*Compito*: Nel testo su Martina, in quale città e presso quale ente frequenta la formazione triennale come arteterapeuta clinica?

*Estratto del testo*:
┏━━
Infanzia fortunata la sua, perché se i genitori sapessero quanto bene possa fare l’ozio, non trascinerebbero i loro figli in corse disumane tra un corso e un altro, alla ricerca di un talento che ognuno deve saper trovare prima di tutto dentro di sé.

Martina ha trovato in quei lunghi pomeriggi il suo talento e lo ha saputo coltivare, sostenuta sapientemente dai suoi genitori che le hanno sempre detto che la strada che stava percorrendo sarebbe stata difficile, ma non per questo l’hanno mai scoraggiata.

Questa giovane donna, dalla testa scolpita, dopo aver conseguito la laurea magistrale riportando il massimo dei voti, si iscrive alla formazione triennale come arteterapeuta clinica a Milano, presso Lyceum, dove  sta per terminare il percorso.

Fin da giovanissima ha collegato l’arte all’aiuto, comprendendo la potenza del gesto artistico come liberatorio e mezzo per una migliore e immediata conoscenza di sé, nelle attività di volontariato nel campo musicale e artistico (Artissima, Torino Jazz festival ) e con utenza disabile, in particolare e per più annualità, presso la Cooperativa Sociale CLGEnsemble di Dario Bruna,  il suo mentore.

Essere un’arteterapeuta clinica in Italia non è cosa facile. Mancano i fondi per questi progetti e soprattutto manca la cultura, manca la conoscenza del bene che l’arte può fare.

Ecco che un lavoro con un contratto di apprendistato nella ristorazione le permette di essere autonoma e di aspettare di aver terminato il percorso triennale per provare a progettare l’attività per la quale ha studiato.

Subito dopo la laurea magistrale ha inoltrato e continua ad inoltrare domande di assunzione ad Enti Culturali e Cooperative sociali, ma la sua presenza viene richiesta solo in forma di volontariato.

Il volontariato e il lavoro, retribuito, dovrebbero essere ambiti distinti dalla legge e dal buon senso. Invece ai giovani si offre tutto, purché non siano pagati. Molti accettano, sperando che, stage dopo stage, qualche datore di lavoro apprezzi buona volontà e  capacità.

Proprio oggi piangiamo la morte di un giovanissimo, Lorenzo Parella, che era al suo ultimo giorno di alternanza studio/lavoro, altro modo per sfruttare i giovani e rubargli ore di studio prezioso. C’è un tempo per studiare e uno per lavorare. Non era uno stage, come alcuni scrivono. Non posso tacere questo fatto gravissimo, che avviene in un momento in cui si succedono i morti sul lavoro,  per mancanza di sicurezza.

 Martina  nell’azienda che l’ha assunta ha trovato riconoscimenti e incentivi:   è grata che le  permettano di assentarsi per continuare gli studi.

A lei, però, piace dipingere, restaurare mobili, creare diari di immagini (potete ammirare una sua pagina di diario realizzata con pennarelli, acqua e Pantoni) fotografare , andare in moto e ricercare musica.

Mi piace ascoltare la sua disposizione alla gratitudine: cosa rara nei nostri tormentati tempi. La immagino colorare di giallo e di arancione.
┗━━
*Voci estratte*:
┏━━
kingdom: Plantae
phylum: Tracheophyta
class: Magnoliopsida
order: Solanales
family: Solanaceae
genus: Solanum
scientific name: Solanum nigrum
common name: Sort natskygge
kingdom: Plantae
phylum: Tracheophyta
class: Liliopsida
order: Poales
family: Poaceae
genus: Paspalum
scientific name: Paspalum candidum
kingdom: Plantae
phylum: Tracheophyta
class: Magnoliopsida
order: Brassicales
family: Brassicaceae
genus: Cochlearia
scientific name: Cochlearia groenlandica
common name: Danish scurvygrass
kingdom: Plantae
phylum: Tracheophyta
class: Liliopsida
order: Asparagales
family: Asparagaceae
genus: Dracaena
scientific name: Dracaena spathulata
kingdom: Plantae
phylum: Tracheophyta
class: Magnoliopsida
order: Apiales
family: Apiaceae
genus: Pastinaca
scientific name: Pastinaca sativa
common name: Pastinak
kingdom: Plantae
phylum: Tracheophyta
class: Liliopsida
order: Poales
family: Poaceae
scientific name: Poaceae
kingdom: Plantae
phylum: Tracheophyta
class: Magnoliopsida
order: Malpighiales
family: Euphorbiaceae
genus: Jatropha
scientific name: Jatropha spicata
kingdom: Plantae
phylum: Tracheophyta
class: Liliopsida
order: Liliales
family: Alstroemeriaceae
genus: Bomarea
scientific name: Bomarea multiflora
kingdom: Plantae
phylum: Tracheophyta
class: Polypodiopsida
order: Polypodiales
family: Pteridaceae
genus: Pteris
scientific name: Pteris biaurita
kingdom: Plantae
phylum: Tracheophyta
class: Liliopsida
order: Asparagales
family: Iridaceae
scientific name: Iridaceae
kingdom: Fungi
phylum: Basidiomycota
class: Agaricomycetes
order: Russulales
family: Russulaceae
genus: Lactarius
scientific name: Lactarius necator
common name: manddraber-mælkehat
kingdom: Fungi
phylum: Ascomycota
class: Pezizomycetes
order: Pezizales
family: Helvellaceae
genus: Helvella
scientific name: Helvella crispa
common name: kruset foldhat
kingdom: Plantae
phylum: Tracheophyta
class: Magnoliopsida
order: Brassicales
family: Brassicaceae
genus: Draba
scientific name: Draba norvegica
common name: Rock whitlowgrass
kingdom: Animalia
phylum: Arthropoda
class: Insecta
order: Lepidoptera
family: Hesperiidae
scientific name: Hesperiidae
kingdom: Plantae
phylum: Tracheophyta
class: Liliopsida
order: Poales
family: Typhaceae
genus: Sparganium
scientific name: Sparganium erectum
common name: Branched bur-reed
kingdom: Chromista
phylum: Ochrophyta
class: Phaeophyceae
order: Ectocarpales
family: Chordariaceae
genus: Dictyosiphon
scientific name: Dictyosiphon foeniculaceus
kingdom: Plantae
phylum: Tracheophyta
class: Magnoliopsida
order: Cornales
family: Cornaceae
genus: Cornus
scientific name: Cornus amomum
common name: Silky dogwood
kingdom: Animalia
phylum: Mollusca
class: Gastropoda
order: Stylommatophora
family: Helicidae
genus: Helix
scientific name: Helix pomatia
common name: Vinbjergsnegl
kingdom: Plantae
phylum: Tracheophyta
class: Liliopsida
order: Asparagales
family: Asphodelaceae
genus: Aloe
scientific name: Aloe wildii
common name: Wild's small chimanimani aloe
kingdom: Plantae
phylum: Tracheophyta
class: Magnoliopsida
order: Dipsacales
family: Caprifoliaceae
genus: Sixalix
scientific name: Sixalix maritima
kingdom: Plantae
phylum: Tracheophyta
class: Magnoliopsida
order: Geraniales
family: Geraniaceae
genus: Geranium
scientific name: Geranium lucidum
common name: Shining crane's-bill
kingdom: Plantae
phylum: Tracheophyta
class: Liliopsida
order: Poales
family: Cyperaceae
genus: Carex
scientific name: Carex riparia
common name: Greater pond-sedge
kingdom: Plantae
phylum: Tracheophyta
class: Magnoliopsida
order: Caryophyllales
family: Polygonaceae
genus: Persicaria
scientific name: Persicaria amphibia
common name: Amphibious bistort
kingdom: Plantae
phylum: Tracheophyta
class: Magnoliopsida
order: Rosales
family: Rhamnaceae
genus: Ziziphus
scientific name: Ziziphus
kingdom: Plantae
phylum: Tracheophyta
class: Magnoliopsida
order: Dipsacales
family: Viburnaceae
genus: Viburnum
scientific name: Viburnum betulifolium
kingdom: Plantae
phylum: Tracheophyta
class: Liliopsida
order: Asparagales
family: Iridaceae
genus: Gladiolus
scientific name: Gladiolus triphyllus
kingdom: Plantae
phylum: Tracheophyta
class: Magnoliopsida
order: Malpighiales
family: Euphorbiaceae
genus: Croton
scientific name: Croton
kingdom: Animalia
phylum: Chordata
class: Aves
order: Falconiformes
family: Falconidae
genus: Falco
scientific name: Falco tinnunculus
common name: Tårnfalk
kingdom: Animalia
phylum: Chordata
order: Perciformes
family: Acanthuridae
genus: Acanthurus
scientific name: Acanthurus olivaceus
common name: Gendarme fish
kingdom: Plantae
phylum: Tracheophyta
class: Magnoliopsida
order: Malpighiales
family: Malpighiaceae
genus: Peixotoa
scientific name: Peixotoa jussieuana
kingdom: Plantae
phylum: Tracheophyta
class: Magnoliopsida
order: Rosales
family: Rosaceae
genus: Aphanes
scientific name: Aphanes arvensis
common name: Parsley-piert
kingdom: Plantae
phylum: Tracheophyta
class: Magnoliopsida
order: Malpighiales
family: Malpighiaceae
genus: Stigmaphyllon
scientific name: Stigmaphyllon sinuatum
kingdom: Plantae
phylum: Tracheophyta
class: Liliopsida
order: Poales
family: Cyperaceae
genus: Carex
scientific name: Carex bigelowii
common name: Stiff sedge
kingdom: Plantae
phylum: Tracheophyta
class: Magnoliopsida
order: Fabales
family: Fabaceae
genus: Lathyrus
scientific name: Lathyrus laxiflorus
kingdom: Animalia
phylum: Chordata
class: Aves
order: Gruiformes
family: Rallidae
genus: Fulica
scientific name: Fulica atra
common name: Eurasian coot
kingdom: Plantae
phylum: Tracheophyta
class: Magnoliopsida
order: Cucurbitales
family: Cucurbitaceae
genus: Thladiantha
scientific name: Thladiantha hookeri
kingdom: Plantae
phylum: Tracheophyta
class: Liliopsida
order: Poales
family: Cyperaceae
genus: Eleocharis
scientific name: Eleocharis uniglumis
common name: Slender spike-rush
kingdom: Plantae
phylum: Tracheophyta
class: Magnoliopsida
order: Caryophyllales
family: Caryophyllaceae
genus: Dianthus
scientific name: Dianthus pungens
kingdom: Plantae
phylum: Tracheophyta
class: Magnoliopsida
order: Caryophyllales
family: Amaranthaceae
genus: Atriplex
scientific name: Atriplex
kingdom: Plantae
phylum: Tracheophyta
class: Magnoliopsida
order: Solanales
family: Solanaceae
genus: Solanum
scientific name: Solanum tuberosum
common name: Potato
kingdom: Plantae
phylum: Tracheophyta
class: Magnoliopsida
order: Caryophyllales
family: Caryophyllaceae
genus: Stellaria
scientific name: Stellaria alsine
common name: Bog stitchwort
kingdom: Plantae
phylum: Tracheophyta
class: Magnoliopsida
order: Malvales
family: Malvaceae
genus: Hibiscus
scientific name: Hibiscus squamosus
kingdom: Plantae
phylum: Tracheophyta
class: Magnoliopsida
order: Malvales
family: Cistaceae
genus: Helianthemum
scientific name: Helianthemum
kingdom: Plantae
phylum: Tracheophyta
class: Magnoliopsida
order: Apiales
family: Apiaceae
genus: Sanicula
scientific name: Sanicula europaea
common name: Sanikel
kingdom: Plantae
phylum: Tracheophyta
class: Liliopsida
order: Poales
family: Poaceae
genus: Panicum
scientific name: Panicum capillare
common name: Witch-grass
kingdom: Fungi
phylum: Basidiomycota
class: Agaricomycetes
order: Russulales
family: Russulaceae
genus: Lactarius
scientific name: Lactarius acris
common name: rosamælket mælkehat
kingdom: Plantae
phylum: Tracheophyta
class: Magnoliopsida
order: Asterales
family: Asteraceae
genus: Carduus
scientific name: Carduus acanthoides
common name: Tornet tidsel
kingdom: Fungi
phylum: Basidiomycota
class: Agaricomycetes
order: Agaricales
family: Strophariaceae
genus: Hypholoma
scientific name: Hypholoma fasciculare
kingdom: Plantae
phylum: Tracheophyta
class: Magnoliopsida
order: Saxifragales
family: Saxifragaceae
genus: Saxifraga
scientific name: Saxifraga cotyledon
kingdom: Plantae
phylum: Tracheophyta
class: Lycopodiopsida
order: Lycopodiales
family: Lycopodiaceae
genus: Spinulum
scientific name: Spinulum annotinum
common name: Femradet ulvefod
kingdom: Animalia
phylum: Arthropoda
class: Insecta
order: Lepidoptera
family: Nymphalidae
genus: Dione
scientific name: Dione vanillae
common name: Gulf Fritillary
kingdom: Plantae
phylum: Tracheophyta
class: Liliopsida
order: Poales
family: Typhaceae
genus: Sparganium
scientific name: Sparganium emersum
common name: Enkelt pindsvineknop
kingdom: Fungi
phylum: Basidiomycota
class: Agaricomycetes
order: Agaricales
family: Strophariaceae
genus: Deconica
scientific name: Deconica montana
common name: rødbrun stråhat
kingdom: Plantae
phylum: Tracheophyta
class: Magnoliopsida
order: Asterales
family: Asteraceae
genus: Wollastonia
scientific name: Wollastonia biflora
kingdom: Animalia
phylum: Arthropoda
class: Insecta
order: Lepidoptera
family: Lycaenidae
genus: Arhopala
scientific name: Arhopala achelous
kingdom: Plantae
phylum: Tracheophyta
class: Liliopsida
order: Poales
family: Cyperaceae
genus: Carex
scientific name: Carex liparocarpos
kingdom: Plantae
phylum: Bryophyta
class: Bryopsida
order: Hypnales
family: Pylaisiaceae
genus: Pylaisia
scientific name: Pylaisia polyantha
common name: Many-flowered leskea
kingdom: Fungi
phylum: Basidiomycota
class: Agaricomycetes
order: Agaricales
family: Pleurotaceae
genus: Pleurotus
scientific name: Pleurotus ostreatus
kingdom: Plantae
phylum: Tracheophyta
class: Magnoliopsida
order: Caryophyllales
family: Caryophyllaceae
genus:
┗━━
*Risposta*: A Milano, presso Lyceum.